*** Opening of EXTRACT ***

Additionally, the approach creatively incorporated the improved Nemerow index method32,33 for assessing soil quality. The Nemerow index, as one of the most commonly used methods for calculating comprehensive pollution indicators, is a weighted multi-factor environmental quality index that considers extreme figures or emphasizes the highest values. It particularly considers the factors with the greatest impact and can highlight the role of heavy metal pollution with heavy pollution. According to the "barrel theory", the overall fertility of soil often depends on the nutrient index with the most scarce content. Therefore, the use of the Nemerow index method can clarify the main obstacle indicators to the restoration of soil fertility in the open-pit coal mine dumping site, providing targeted management ideas for soil improvement in the later stage of waste dumps. Based on the nonlinear membership function method and the improved Nemerow index evaluation method, a comprehensive evaluation of soil fertility quality level was conducted for 9 nutrient indicators. The research revealed that the SQ of Hequ's open-pit coal mine waste dumps was primarily influenced by pH levels, AN, AP, SMC, and BD. TP and TN stand as the main limitations to soil fertility SQ in regions not yet unreclaimed.

These findings suggested that these SQIs precisely gauged the effects of reclamation on SQ in terms of both sensitivity and precision. The soil quality index of No.4lower was the highest, indicating that the reclamation significantly increases SQ. Besides, the Nemerow index had a more focused approach and can identify the obstacle factors in each sample area. But overall, the open-pit mine waste dumps had an inadequate SQ. The land that had been reclaimed did not yield the desired results. Essential nutrients continued to be scarce in the Soil. Comparable to soil that remains unreclaimed, there was still a need to fortify it for better governance.

SQI proved to be a valuable instrument for evaluating the effects of soil management practices on SQ. The results of the scoring comparison differed based on the indicator. Both methods provided equal justification for certain indicators. The observed range had a significant impact on the results obtained for the MDS. Overall, the principal components extracted by PCA may make it difficult to explain their meanings, and additional analysis and interpretation are needed to draw conclusions, subject to limitations in sample size and number of variables. If the sample size is insufficient or there are too many variables, it may lead to the extracted principal components not being representative. The improved Nemerow index seems to better represent the functionality of many indicators. And it could better reflect the main obstacles of each sample site It is suggested that an SQIN model be created for the majority of open-pit coal mines, the primary impediments in the research area should be identified, and remedial actions should be taken accordingly.

*** Close of EXTRACT ***
*** Opening of RECORD EXTRACTS ***

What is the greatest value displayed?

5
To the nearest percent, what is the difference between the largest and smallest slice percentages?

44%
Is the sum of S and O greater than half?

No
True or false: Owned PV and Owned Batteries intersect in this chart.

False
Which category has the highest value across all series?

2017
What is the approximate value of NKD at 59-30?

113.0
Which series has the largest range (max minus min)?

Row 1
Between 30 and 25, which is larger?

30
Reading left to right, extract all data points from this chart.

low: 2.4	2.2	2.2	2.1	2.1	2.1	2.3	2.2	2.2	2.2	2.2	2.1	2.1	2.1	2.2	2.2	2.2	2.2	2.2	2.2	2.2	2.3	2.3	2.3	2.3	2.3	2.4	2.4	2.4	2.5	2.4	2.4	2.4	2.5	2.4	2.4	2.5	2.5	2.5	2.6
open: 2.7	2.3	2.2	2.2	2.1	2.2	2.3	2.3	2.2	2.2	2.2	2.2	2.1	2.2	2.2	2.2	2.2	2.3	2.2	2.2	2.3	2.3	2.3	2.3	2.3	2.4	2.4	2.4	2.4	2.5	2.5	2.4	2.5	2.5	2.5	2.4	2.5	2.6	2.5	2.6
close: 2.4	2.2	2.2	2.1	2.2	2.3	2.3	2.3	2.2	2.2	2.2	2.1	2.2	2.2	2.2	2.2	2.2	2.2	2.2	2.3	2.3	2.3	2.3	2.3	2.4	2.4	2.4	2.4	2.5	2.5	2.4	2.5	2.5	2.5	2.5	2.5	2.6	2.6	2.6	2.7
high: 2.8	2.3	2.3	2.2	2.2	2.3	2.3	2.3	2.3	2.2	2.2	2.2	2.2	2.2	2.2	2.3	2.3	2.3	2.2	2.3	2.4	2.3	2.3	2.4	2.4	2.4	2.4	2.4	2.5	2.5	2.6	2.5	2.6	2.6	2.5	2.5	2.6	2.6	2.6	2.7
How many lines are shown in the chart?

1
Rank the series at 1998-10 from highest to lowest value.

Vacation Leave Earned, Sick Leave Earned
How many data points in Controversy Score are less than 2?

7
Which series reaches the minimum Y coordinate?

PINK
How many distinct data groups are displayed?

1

*** Close of RECORD EXTRACTS ***

- [ACTIVITY LIST]:
- 1) Summarize the passage on soil quality at the coal mine waste dumps in two sentences.
- 2) Please write the next part of the passage on soil quality at the coal mine waste dumps, starting after its final sentence.

- [EXERCISE RESPONSES]:
- 1) Using a nonlinear membership function method and an improved Nemerow index on 9 nutrient indicators, the study found that soil quality at Hequ's open-pit coal mine waste dumps was mainly influenced by pH, AN, AP, SMC, and BD, and that reclamation raised soil quality, with No.4lower scoring highest, though soil quality stayed inadequate overall and essential nutrients remained scarce. It notes that components extracted by PCA may be hard to interpret and finds that the improved Nemerow index better reflects each site's main obstacles, so it suggests creating an SQIN model for most open-pit coal mines to identify impediments and take remedial action.

- 2)
Our study has several limitations. The limitation of the number of measurement indicators resulted in the omission of broader and more detailed metrics. Future studies aim to broaden the range of indicators, with a particular focus on biological indicators. Microorganisms in the soil persistently break down organic matter and also facilitate the conversion and recycling of nutrients like organic carbon and nitrogen in the soil. These elements primarily contribute to the generation of trace gases in soil and are crucial in managing pollution from organic materials and heavy metals. Consequently, future studies will enhance the assessment index collection, encompassing not just physical and chemical characteristics, but also biological indicators to more accurately represent the soil quality at the waste dumps.

Conclusion

In response to the actual situation of the Hequ open-pit mine, chemical technologies such as sulfur powder, humic acid fertilizers, and aluminum sulfate can be used to reduce the pH value of the soil in the Hequ open-pit mine waste dumps. Leguminous nitrogen-fixing shrubs such as alfalfa can be planted, as well as non-leguminous nitrogen-fixing shrubs such as sea buckthorn, camphor pine, and alfalfa, in order to improve their overall quality.